Manfaat-manfaat tersebut di atas, dapat kita temui dalam buah lokal Nusantara kita. Rambutan, manggis, jeruk, mangga, apel, sawo, jambu, belimbing, dan lainnya.
Buah Lokal Kita Disukai Ekspatriat
Atasan langsung saya, seorang ibu berkebangsaan Belgia. Beliau seorang ekspatriat  yang sudah belasan tahun menetap di Indonesia terkait dengan pekerjaannya. Dari sekian banyak makanan tropis yang tersedia di Indonesia, Ia paling suka dengan aneka buah Nusantara kita.
Ia akan komplain dan menunjukkan ekspresi ketidaksukaan, kadang sedikit disisipi mimik 'mengejek' jikalau dihidangkan buah-buahan impor padanya.Â
"Saya heran Greg, you punya buah baaaanyak sekali. Rasanya juga e...nak sekali. Tetapi kenapa kamu orang di sini cari yang impor?" Demikian celotehnya.
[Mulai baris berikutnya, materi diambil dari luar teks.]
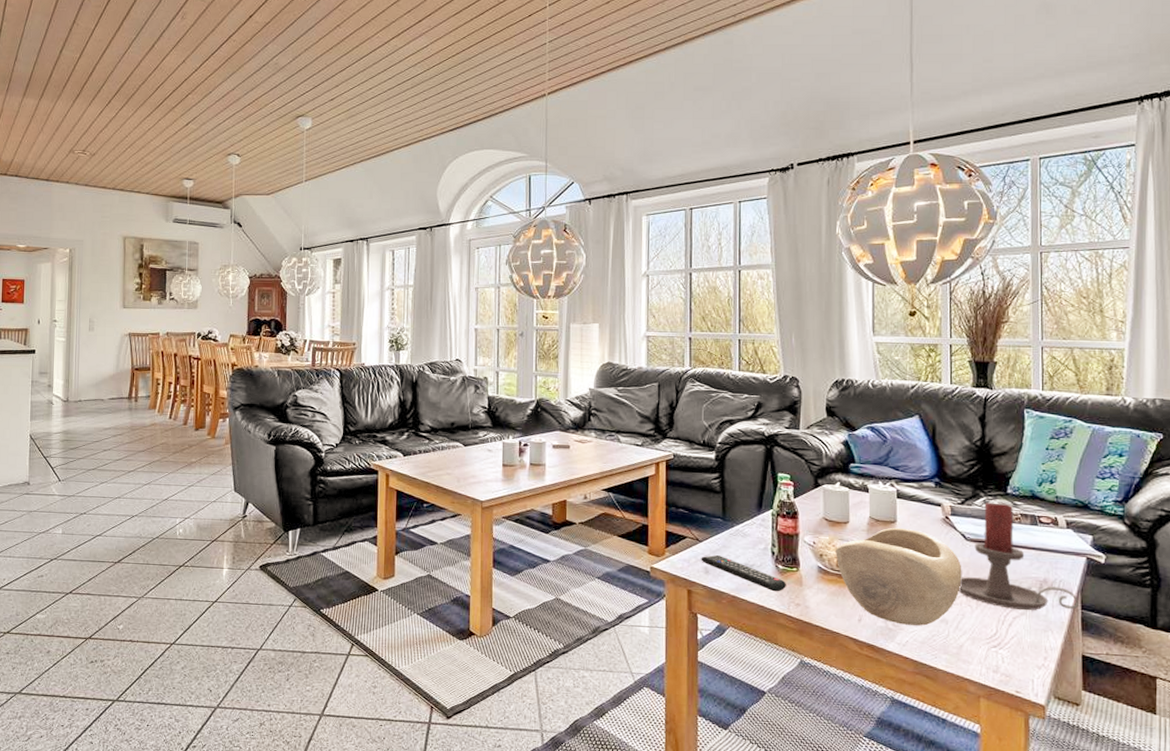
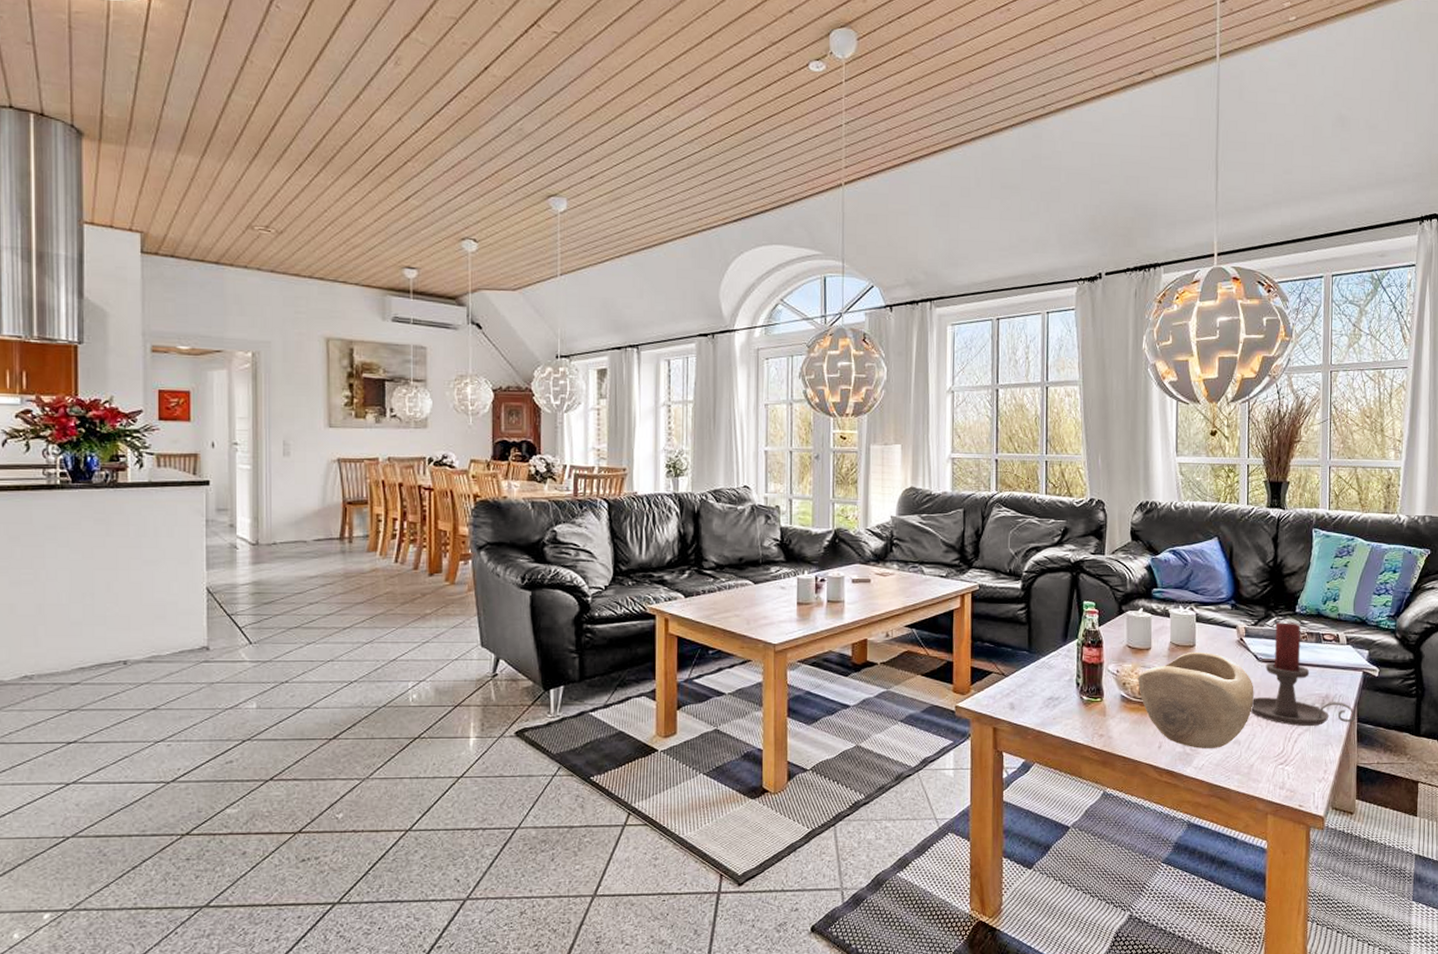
remote control: present [701,554,786,592] -> none [1006,689,1090,724]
Sebagai orang yang melakoni kegiatan bertani, beternak dan memelihara ikan dengan tujuan swasembada pangan komunitas, saya selalu menjadi sasaran tembak.
Lalu Ke Mana Buah Lokal Kita?
Buah lokal kita masih ada. Sering dijual berdampingan dengan buah impor. Bahkan pada waktu tertentu, jenis buah tertentu meruah dan dijual dengan harga yang murah sekali.
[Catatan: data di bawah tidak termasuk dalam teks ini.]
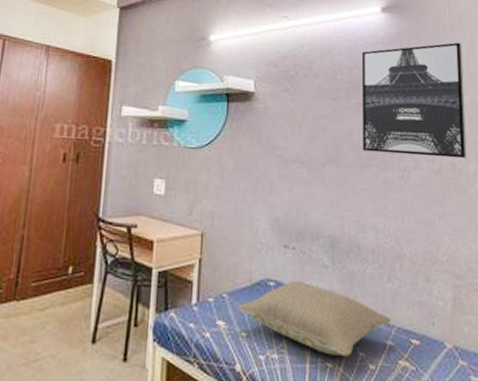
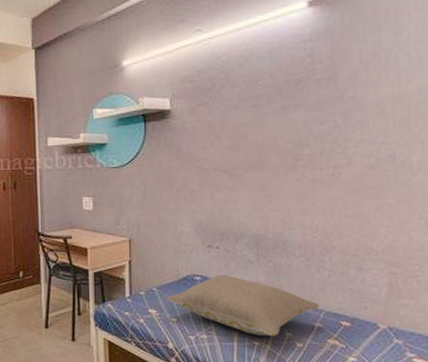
wall art: present [361,42,467,159] -> none [285,25,410,153]

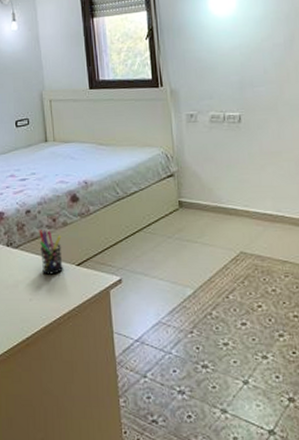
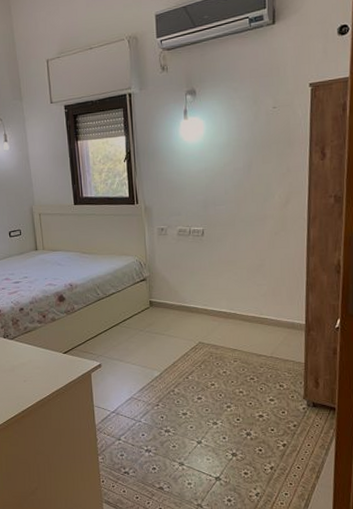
pen holder: present [39,230,63,275] -> none [31,324,52,361]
Ada beberapa faktor, yang menyebabkan konsumen memilih untuk membeli buah impor ketimbang buah lokal kita. Setidaknya, 5 hal berikut berkaitan dengan membanjirnya buah impor hingga ke lapak-lapak pinggir jalan.
Pertama, terkait perdagangan bebas
Membanjirnya buah-buahan impor hingga pinggir jalan, memang tak bisa disalahkan dengan dalih melindungi buah lokal kita. Come on, ekonomi global tak mampu menahan aliran barang dari berbagai belahan dunia lain. Proteksi tak mempan lagi. Lebih banyak pada tataran kebijkan yang sekedar basa-basi dalam dokumen.
Konsekuensi dari perdagangan bebas adalah tidak boleh ada diskriminasi antara produk impor dan ekspor. Yang menentukan adalah pembeli, bagaimana menjatuhkan pilihannya pada produk yang ia butuh atau sukai.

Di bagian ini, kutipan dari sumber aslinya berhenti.